Бумажные кости | страница 3
Певец с задумчивым видом прохаживался вдоль стеллажей с чучелами тропических птиц. Яркое оперение то и дело вспыхивало россыпью драгоценных камней, но Фласк был бесконечно далек от красот природы. Лишь на секунду он задержался перед чучелом тукана — уважительно кивнул на огромный клюв, но пения не прекратил.
— И страсть терзает мое сердце, гарпун любви его пронзает… Я спел бы дальше вам немного, но слов, увы, певец не знает…
Планкет с надеждой посмотрел поверх очков в спину компаньона. Голос у Фласка, надо признать, был отменный. Беда в том, что с чувством ритма у певца отмечались те же проблемы, что и с юмором.
— Но вспомнил я слова такие: любви моей отрада сердца открыла маленькую дверцу…
Терпение Планкета лопнуло. Он с размаху швырнул пинцет через весь зал и вскочил на ноги. В медвежьем брюхе что-то взвизгнуло, сорвавшаяся пружина отлетела в сторону.
— Когда же ты заткнешься, наконец?!
Фласк вздрогнул и величественно повернулся к механику. На широкое лицо осторожно наползло недоумение.
— Простите, друг мой, неужели вам не нравится? Я очень люблю эту арию из «Левиафана». Вы послушайте: Любовь сдвигает океаны…
— Замолчи, — прошипел Планкет. — Займись лучше делом, а не слоняйся, распевая свои якобы арии! Пока все чучела не решили сбежать отсюда куда подальше.
Фласк скривился.
— Какая замечательная шутка! Ее, кстати, можно углубить: представьте, если бы я пел на кладбище, то вы могли бы сказать, что сейчас вылезут скелеты и пойдут копать себе новые могилы! Ха-ха! Очень смешно.

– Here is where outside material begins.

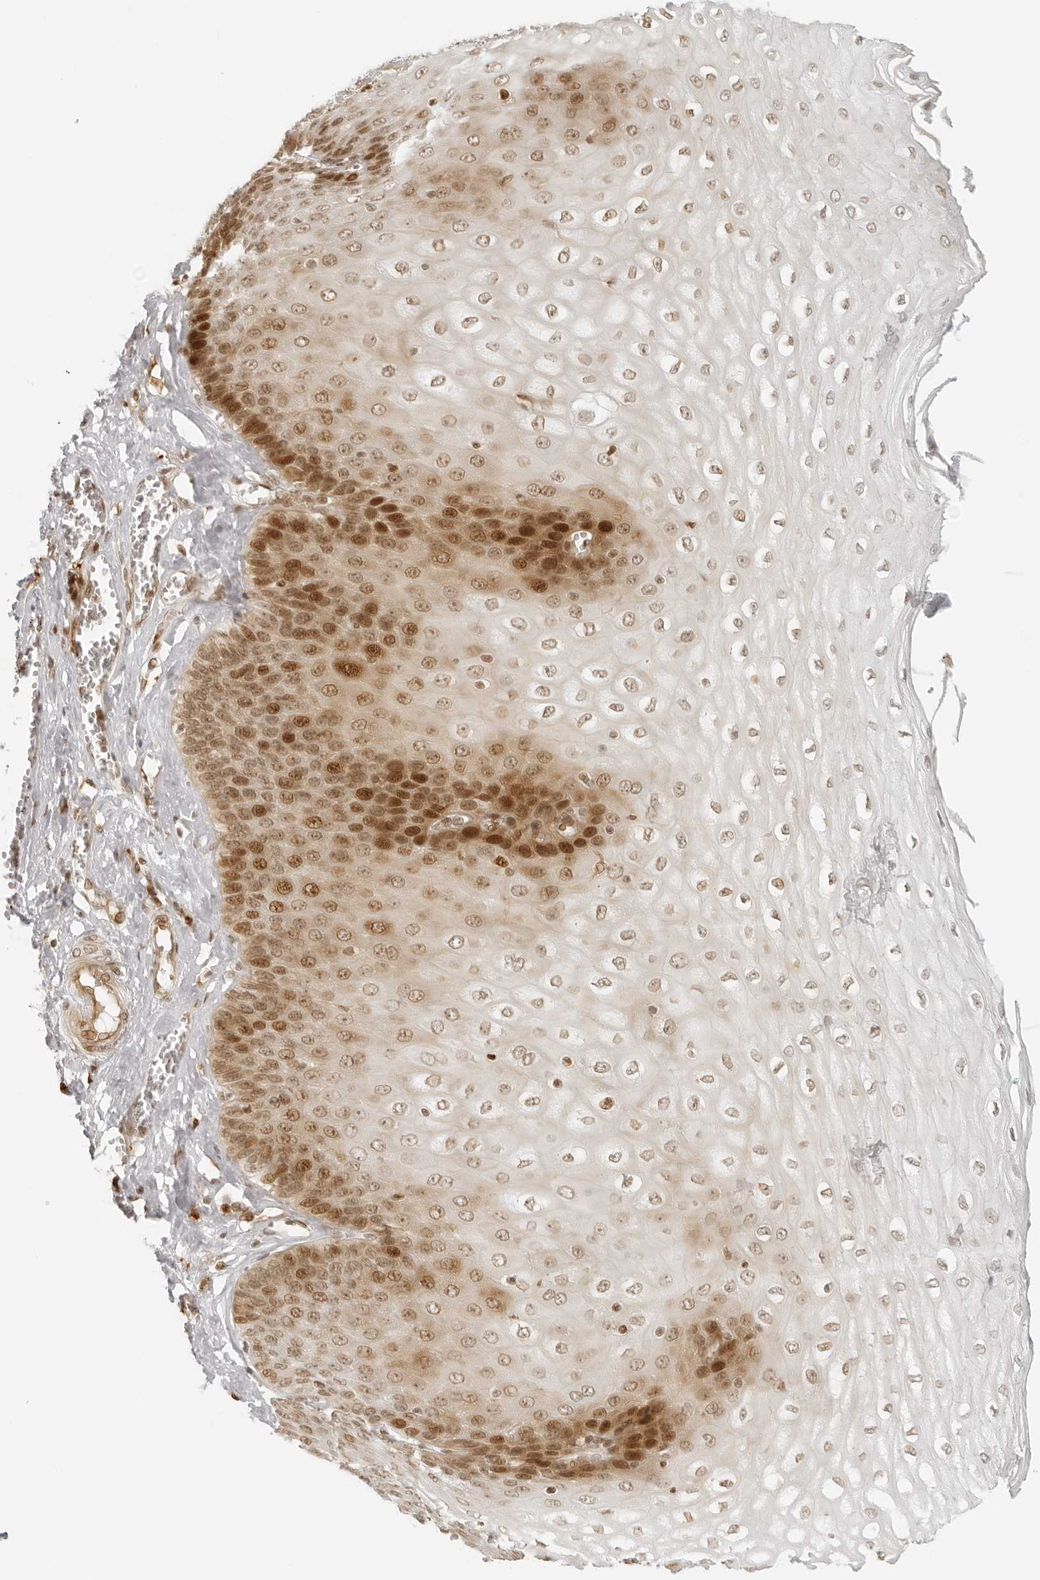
{"staining": {"intensity": "strong", "quantity": ">75%", "location": "cytoplasmic/membranous,nuclear"}, "tissue": "esophagus", "cell_type": "Squamous epithelial cells", "image_type": "normal", "snomed": [{"axis": "morphology", "description": "Normal tissue, NOS"}, {"axis": "topography", "description": "Esophagus"}], "caption": "Strong cytoplasmic/membranous,nuclear protein positivity is seen in about >75% of squamous epithelial cells in esophagus. (Stains: DAB (3,3'-diaminobenzidine) in brown, nuclei in blue, Microscopy: brightfield microscopy at high magnification).", "gene": "ZNF407", "patient": {"sex": "male", "age": 60}}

Планкет старательно пересчитал позвонки на китовом хребте. Проблема была в следующем: Фласк прекрасно понимал, что поет плохо, но при этом страшно обижался, когда ему об этом напоминали. Человек гордый и самовлюбленный, он крайне болезненно относился к любой критике. Краем глаза Планкет взглянул на компаньона — щека Фласка дергалась.

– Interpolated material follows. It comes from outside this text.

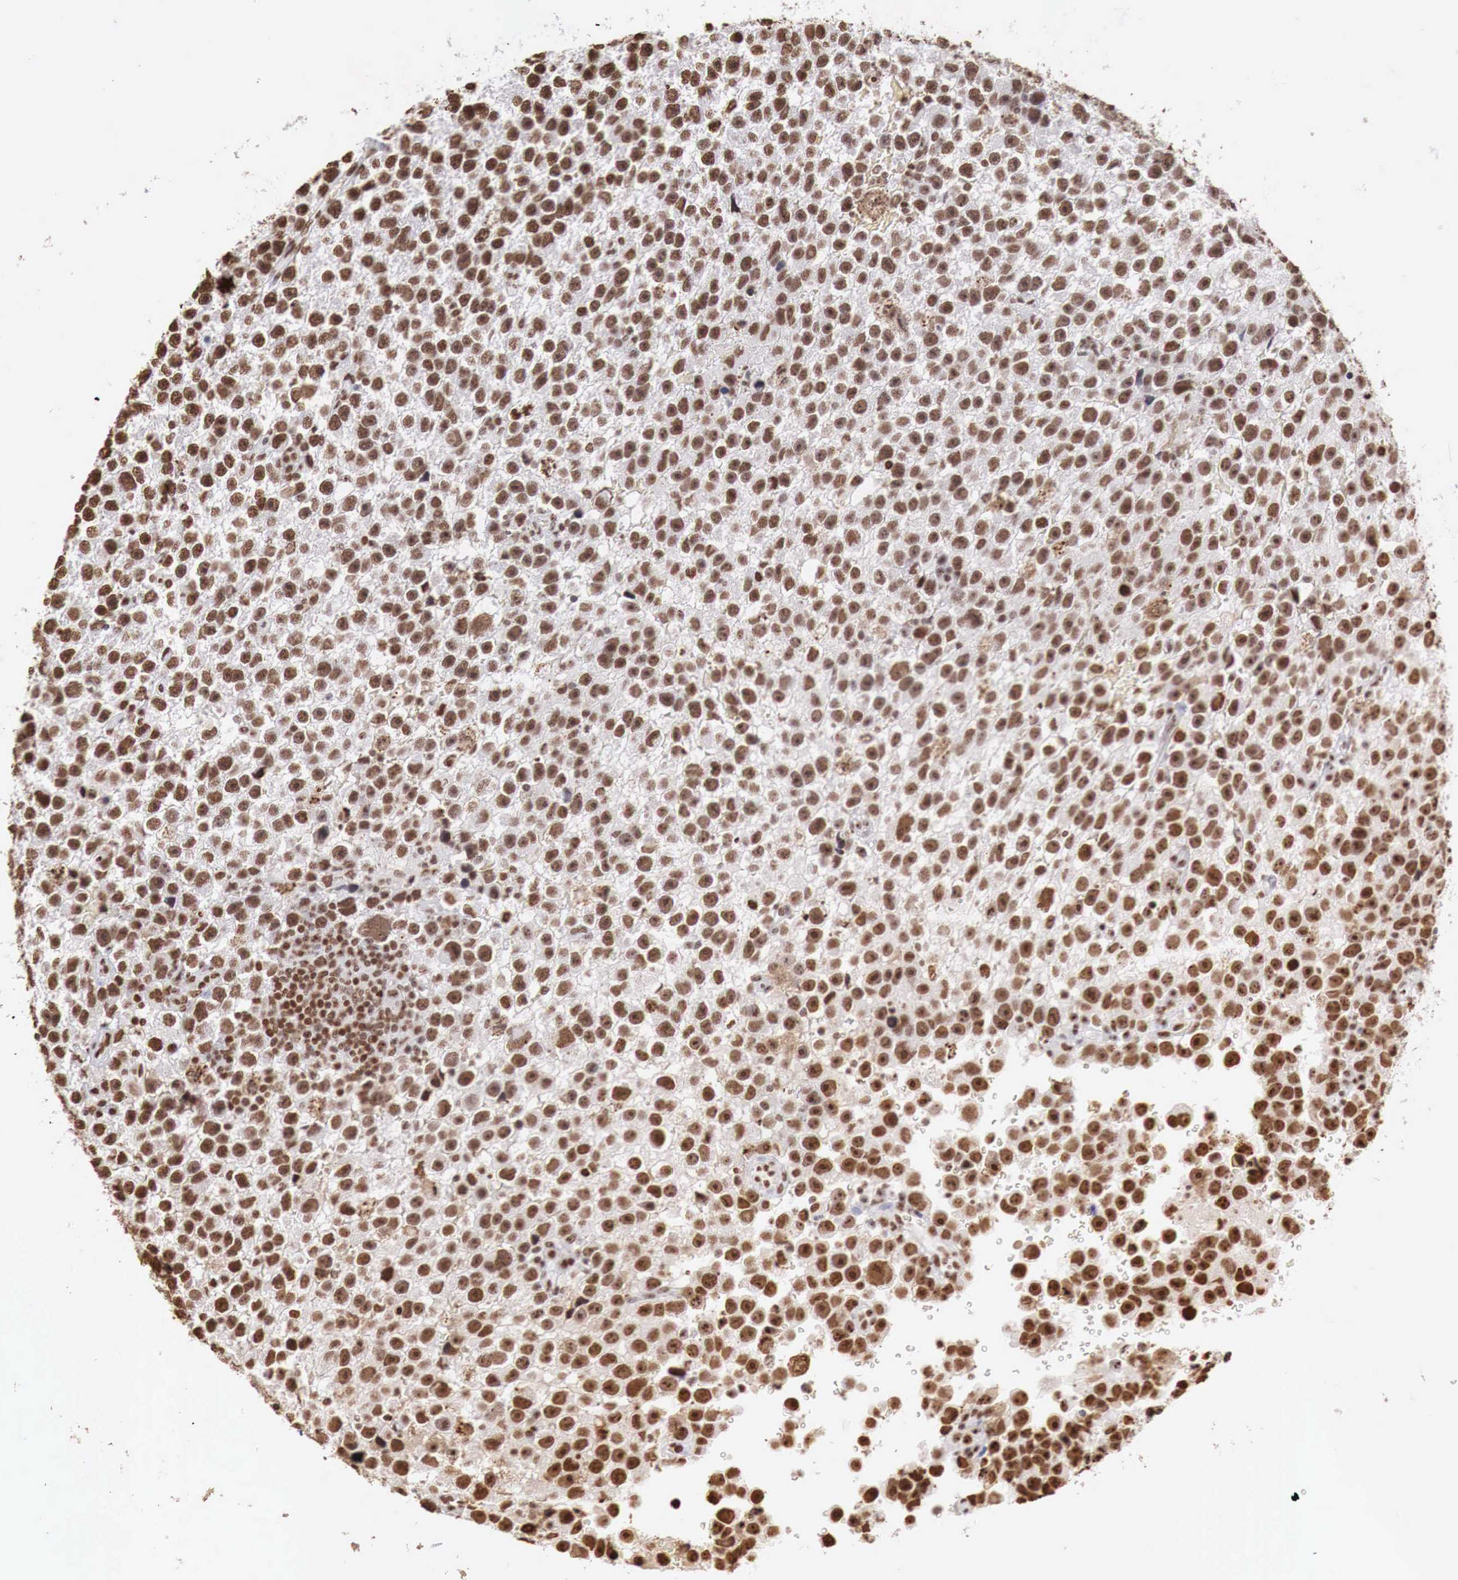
{"staining": {"intensity": "strong", "quantity": ">75%", "location": "nuclear"}, "tissue": "testis cancer", "cell_type": "Tumor cells", "image_type": "cancer", "snomed": [{"axis": "morphology", "description": "Seminoma, NOS"}, {"axis": "topography", "description": "Testis"}], "caption": "The image demonstrates a brown stain indicating the presence of a protein in the nuclear of tumor cells in testis seminoma.", "gene": "DKC1", "patient": {"sex": "male", "age": 33}}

— Я не люблю оперу, ты же знаешь, — примирительно сказал механик. — Ты мог бы спеть… что-нибудь народное?
Фласк мрачно кивнул.
— В который раз убеждаюсь, что вы, друг мой, ни черта не смыслите в искусстве. Народное?

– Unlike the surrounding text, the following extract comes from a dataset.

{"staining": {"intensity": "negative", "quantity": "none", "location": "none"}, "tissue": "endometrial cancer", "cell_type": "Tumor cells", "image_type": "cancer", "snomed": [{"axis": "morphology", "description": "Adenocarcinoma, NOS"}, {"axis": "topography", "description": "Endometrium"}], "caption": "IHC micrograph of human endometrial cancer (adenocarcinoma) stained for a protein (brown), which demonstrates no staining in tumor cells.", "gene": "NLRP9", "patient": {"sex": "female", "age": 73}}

— А еще лучше, — поспешил добавить Планкет. — Займись ревом. Рано или поздно, но медведь у меня заработает. Но если он не будет реветь, какой от него толк?
Фласк тяжело вздохнул. Всю сознательную жизнь он мечтал петь в опере, но природа, словно в насмешку, наградила его способностями, уместными разве что в цирковом балагане. Фласк стал имитатором — может, не самым лучшим, но ему неплохо удавалось хрюканье и кудахтанье. А одной из идей Планкета, на которую клюнуло руководство музея, было заставить медведя не просто двигаться, но еще и рычать.